Xerox purchases Lexmark in £1.2bn deal

Xerox has purchased US printer manufacturer Lexmark to strengthen its core print portfolio as part of significant restructuring strategies which began in 2024

Jonathan Pert
January 3, 2025
Lexmark was originally founded in 1991 in Lexington, Kentucky. The company was recently named a leader in MPS by research firm Quocirca for a 12th consecutive year

Xerox has announced that it has agreed to acquire manufacturer of laser printers and imaging products, Lexmark.

Xerox will purchase Lexmark from Ninestar Corporation, PAG Asia Capital, and Shanghai Shouda Investment Centre in a deal valued at $1.5bn (£1.21bn), inclusive of assumed liabilities.

This acquisition has been made to strengthen Xerox’s core print portfolio. US-based Lexmark is already a partner and supplier of printers to Xerox including a range of multifunction printers.

The new organisation will serve more than 200,000 clients in 170 countries with 125 manufacturing and distribution facilities in 16 countries.

Combined, Lexmark and Xerox have a top five global share in each of the entry, mid, and production print markets.

Combined, the companies will aim to form a vertically integrated manufacturer, distributor, and provider of print equipment and managed print services (MPS).

In a statement about the purchase, Xerox says that it wants to “build a broader global print and MPS business better suited to meet the evolving needs of clients in the hybrid workplace.”

The transaction will also strengthen Xerox’s ability to serve clients in the A4 colour printing market and diversify its geographic presence, particularly in the Asia-Pacific (APAC) region.

Steve Bandrowczak, chief executive officer at Xerox, says: “Our acquisition of Lexmark will bring together two industry-leading companies with shared values, complementary strengths, and a deep commitment to advancing the print industry to create one stronger organisation.

“By combining our capabilities, we will be better positioned to drive long-term profitable growth and serve our clients, furthering our reinvention.”

lexmark 1
Xerox's share price temporarily jumped to $9.45 (£7.62) per share upon the announcement of the acquisition, before returning to its previous figure of roughly $8 (£6.45)

Allen Waugerman, Lexmark president and chief executive officer adds: “Lexmark has a proud history of serving our customers with world-class technology, solutions, and services, and we are excited to join Xerox and expand our reach with shared talent and a stronger portfolio of offerings.

“Lexmark and Xerox are two great companies that together will be even greater.”

The Xerox Board of Directors has unanimously approved the transaction, though the transaction is subject to regulatory approvals, approval of Ninestar’s shareholders, and other customary closing conditions.

The deal is expected to close in the second half of 2025. Until that time, both Xerox and Lexmark will maintain their current operations and operate independently.

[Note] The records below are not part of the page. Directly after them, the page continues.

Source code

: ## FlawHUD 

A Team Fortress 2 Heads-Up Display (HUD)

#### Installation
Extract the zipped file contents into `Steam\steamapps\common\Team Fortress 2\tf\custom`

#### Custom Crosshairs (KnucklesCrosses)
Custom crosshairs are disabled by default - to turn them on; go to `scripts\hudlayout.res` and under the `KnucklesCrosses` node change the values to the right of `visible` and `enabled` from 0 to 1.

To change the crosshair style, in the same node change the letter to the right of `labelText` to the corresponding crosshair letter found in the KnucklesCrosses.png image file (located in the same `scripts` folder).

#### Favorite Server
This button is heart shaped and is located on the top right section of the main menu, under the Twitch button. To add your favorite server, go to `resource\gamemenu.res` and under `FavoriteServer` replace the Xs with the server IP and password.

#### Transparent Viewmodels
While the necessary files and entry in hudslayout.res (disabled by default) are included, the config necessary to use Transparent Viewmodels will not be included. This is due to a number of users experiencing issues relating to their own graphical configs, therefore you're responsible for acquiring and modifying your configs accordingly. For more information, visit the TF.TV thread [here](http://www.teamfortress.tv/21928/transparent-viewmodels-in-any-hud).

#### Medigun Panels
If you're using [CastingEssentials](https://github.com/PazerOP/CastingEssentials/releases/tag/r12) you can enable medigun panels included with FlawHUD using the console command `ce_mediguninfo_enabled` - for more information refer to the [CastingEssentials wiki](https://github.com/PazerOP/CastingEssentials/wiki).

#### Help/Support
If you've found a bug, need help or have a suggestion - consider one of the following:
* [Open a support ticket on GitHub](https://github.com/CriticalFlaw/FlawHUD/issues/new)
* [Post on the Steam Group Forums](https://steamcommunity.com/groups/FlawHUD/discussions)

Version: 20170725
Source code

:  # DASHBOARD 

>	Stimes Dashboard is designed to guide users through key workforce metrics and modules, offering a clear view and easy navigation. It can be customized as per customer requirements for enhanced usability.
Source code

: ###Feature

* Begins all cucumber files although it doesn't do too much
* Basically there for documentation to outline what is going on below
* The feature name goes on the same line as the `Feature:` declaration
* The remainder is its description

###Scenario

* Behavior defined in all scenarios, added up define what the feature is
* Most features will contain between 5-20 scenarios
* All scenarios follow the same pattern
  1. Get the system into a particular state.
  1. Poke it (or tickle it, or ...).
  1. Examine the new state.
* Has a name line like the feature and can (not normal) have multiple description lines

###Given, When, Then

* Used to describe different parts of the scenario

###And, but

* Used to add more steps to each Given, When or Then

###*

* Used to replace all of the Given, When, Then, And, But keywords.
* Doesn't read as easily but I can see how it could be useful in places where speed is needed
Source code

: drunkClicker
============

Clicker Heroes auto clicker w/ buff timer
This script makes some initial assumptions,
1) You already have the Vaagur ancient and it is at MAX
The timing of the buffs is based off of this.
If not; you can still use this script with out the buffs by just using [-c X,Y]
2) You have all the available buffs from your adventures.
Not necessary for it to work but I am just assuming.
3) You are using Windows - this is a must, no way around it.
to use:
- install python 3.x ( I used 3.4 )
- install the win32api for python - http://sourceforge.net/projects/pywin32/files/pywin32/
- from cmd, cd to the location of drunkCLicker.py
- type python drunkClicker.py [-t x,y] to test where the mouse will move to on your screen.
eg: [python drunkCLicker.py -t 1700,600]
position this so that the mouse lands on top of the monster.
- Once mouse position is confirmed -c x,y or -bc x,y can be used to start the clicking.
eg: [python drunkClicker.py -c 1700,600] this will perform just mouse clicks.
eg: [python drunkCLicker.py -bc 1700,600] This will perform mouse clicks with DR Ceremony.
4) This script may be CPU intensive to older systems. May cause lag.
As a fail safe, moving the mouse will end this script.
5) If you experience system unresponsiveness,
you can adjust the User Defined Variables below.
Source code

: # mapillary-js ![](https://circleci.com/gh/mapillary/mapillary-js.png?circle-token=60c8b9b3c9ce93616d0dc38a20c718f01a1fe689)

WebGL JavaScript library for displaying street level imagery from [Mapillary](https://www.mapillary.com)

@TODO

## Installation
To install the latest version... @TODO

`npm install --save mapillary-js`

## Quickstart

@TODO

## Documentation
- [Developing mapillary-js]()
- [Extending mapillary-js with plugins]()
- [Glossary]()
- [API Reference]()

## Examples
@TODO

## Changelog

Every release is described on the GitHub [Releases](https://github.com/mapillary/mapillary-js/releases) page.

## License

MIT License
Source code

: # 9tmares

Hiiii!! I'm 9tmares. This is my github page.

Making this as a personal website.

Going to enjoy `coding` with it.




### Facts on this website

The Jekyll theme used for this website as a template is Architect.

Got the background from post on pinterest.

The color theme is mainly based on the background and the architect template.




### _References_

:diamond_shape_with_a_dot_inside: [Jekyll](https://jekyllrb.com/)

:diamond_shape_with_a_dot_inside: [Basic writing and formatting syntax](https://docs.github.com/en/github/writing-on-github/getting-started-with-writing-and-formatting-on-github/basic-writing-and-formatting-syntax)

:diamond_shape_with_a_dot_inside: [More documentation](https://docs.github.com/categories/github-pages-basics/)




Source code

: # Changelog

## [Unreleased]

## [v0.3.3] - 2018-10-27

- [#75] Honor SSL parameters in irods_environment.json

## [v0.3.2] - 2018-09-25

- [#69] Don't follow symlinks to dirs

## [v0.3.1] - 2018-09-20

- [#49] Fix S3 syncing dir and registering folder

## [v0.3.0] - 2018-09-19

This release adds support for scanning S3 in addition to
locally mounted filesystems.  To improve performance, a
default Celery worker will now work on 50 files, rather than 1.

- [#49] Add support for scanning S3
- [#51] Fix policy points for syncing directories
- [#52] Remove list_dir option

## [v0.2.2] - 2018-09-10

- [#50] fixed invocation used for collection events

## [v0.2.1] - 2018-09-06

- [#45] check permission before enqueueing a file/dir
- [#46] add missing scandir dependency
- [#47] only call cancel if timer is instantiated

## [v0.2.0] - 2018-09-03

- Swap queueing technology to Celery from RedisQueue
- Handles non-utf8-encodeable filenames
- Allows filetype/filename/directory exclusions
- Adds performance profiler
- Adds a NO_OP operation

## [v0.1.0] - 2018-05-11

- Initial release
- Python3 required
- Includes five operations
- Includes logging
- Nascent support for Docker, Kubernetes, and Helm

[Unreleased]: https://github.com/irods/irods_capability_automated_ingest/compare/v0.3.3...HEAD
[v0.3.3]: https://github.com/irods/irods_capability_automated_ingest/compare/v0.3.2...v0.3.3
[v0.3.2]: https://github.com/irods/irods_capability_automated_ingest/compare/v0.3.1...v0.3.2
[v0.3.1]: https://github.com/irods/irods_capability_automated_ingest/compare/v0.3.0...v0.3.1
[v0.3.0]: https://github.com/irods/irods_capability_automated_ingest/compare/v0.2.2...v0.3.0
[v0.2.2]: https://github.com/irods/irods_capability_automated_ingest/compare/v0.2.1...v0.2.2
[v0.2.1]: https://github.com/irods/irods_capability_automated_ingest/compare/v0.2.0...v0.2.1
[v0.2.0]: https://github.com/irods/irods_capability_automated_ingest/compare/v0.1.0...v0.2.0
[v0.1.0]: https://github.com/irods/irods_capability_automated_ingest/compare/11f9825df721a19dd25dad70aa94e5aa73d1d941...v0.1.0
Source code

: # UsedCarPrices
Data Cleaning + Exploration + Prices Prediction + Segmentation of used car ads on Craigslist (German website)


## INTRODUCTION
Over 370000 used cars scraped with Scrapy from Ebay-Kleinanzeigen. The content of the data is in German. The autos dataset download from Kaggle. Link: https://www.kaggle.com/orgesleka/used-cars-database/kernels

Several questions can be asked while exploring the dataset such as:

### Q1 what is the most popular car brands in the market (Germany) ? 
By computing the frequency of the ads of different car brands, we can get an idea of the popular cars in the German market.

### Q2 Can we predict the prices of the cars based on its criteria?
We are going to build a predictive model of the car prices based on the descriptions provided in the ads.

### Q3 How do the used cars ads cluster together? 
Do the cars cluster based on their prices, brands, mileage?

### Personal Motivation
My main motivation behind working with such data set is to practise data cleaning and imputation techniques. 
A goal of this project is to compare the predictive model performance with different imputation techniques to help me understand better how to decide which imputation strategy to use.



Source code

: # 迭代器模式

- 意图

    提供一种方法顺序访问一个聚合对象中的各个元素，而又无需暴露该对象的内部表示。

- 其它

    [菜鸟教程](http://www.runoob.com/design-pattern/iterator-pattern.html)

The acquisition comes as part of significant restructuring plan at Xerox which began in the first half of 2024, including reducing its workforce and implementing a new organisational structure and operating model.

The company has also released multiple new products as part of the plan, including its new Xerox PrimeLink series.

The new Xerox PrimeLink C9265/C9275/C9281 printers, released with the tagline “Everything is Possible”, include a new toner formulation along with a redesigned LED system for ten-bit processing.

According to Xerox the devices can also achieve 2400 x 2400 imaging along with smooth colour transitions and speeds of up to 65 to 81 pages per minute.